The primary objective of this research is to compare the English language development of monolingual and bilingual children with either Down syndrome (DS) or typical language and cognitive development (TD), matched for mental age. As we are currently collecting multilingual data, this presentation will provide a preliminary look at these data.
Methods
Subjects: Four groups of children, matched for mental age using either the Bayley Mental Scale or two subtests of the Stanford-Binet Tests of Intelligence, 4th edition (Bead Memory, Pattern Analysis) participated. Children with either DS or TD were either: (a) monolingual English speakers, or (b) primary English speakers with frequent and consistent exposure to a second language (usually French). All children were in the early stages of language development (spoken words > 100, MLU < 3.0). We currently have data for: 23 monolingual TD, 17 monolingual DS; 6 bilingual TD, and 8 bilingual DS.
Procedure: All children were seen for two sessions. For the monolingual children, the first session was used to administer standardized tests of language (PLS -III, PPVT-R) and cognitive abilities (Bayley-R or Stanford-Binet, 4th edition) and to collect a language sample in play with the mother. The second session involved play with two sets of toys and the reading of two books, each context designed to elicit talk about nouns or verbs. For the bilingual children, the two sessions were distinguished by the language used, the order of language of session (English versus other) being counterbalanced across children. In the English session, tests of English language (PLS -III, PPVT-R) were collected and children played with an adult primary speaker of English (usually the mother) using the noun and verb toy sets mentioned above. In the second-language session children were tested in the second language (i.e., EVIP) and children played with an adult whose primary language was the second language of the child (e.g., French), using the same noun and verb toy sets. For all children, the MacArthur Inventory of Communication Development was also completed (modified to allow signs to be reported), for each language of exposure.

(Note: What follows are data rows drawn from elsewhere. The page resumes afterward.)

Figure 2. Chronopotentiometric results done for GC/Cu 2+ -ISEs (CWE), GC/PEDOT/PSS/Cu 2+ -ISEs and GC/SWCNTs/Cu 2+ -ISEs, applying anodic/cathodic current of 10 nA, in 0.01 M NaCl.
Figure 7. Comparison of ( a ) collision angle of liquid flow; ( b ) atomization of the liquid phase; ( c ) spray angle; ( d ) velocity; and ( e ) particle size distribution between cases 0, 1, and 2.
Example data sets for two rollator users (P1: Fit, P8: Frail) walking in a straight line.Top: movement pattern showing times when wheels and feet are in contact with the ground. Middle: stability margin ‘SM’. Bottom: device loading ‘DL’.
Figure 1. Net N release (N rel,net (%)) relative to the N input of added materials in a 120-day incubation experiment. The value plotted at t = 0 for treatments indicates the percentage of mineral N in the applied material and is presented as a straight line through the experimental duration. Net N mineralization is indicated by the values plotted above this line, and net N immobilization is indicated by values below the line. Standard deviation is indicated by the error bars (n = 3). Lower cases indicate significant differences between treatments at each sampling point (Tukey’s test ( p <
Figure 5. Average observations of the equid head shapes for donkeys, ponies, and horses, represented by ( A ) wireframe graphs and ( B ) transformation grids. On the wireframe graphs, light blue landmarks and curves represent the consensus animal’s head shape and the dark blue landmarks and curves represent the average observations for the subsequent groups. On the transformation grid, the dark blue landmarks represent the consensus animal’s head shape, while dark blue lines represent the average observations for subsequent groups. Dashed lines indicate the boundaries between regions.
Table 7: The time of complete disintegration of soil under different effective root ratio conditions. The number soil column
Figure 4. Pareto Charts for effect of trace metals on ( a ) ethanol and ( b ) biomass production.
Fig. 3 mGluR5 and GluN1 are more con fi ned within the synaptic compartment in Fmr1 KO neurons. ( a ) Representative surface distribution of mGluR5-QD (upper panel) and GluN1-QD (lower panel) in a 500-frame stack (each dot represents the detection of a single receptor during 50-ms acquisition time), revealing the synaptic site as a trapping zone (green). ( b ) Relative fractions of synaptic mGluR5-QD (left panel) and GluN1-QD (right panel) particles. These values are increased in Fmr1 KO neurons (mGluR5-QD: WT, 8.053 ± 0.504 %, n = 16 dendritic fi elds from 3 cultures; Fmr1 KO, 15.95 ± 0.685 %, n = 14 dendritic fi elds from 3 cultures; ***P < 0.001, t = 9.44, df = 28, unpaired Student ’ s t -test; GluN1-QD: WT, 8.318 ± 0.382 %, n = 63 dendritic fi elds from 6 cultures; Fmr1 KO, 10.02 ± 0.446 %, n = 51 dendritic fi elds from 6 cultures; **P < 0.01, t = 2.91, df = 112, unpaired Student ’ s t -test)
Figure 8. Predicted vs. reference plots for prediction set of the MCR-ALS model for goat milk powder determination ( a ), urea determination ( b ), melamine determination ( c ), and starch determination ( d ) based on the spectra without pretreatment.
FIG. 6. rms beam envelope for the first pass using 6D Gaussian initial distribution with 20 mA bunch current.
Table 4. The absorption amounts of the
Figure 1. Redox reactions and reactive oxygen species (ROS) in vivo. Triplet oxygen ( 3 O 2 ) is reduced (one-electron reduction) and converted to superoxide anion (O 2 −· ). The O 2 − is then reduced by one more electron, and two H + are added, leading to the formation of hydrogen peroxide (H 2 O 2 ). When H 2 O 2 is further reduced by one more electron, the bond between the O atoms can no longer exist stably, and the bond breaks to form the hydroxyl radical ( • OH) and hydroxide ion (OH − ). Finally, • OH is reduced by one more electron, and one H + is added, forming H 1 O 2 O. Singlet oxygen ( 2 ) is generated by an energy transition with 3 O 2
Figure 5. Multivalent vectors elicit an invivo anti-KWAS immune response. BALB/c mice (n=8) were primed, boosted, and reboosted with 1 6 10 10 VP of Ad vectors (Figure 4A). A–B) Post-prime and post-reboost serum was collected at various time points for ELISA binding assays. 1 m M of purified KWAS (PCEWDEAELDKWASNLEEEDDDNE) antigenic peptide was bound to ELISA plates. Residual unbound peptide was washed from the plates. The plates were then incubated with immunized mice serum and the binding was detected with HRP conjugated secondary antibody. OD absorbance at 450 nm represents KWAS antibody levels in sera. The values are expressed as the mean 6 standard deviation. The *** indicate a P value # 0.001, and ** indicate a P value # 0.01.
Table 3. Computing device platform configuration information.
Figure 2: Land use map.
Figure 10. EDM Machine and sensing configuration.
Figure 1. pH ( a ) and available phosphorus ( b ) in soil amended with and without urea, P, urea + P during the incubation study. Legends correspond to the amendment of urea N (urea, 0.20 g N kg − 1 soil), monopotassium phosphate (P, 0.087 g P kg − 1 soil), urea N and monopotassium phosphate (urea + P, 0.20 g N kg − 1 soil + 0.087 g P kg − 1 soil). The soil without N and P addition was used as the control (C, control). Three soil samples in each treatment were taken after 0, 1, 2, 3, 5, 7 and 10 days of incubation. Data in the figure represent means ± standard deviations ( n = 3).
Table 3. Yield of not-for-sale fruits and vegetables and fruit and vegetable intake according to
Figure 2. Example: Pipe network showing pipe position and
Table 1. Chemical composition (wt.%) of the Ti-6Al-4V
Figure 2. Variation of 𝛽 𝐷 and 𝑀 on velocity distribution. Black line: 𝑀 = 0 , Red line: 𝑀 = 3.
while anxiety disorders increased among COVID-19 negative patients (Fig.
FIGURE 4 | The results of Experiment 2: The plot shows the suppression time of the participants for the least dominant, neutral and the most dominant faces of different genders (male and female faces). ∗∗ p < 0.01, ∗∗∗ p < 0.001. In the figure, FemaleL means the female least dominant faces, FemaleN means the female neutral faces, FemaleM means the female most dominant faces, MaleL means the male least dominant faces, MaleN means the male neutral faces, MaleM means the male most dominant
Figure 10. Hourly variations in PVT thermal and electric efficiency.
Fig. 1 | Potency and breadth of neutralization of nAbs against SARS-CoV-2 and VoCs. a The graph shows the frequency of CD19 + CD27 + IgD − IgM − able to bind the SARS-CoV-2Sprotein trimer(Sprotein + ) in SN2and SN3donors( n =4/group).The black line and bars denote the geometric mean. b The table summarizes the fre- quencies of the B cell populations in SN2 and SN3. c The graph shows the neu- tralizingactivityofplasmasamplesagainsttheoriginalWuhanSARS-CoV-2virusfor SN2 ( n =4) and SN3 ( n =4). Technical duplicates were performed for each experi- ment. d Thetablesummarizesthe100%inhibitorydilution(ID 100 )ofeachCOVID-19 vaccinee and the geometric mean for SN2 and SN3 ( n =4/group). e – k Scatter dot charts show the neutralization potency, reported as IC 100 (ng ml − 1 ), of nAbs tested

Analysis: Talk in each English toy-play interaction was transcribed using SALT conventions. MLU, number of different words and total number of words in 100 child utterances, and proportion of errors in obligatory contexts for several early developing morphemes (-ing, -ed, plural -s, copula and auxiliary "be" forms) were calculated for each interaction. These measures, as well as standardized test scores will be compared across cognitive (DS, TD) and language (monolingual, bilingual) groups using two-way between subjects analyses of variance.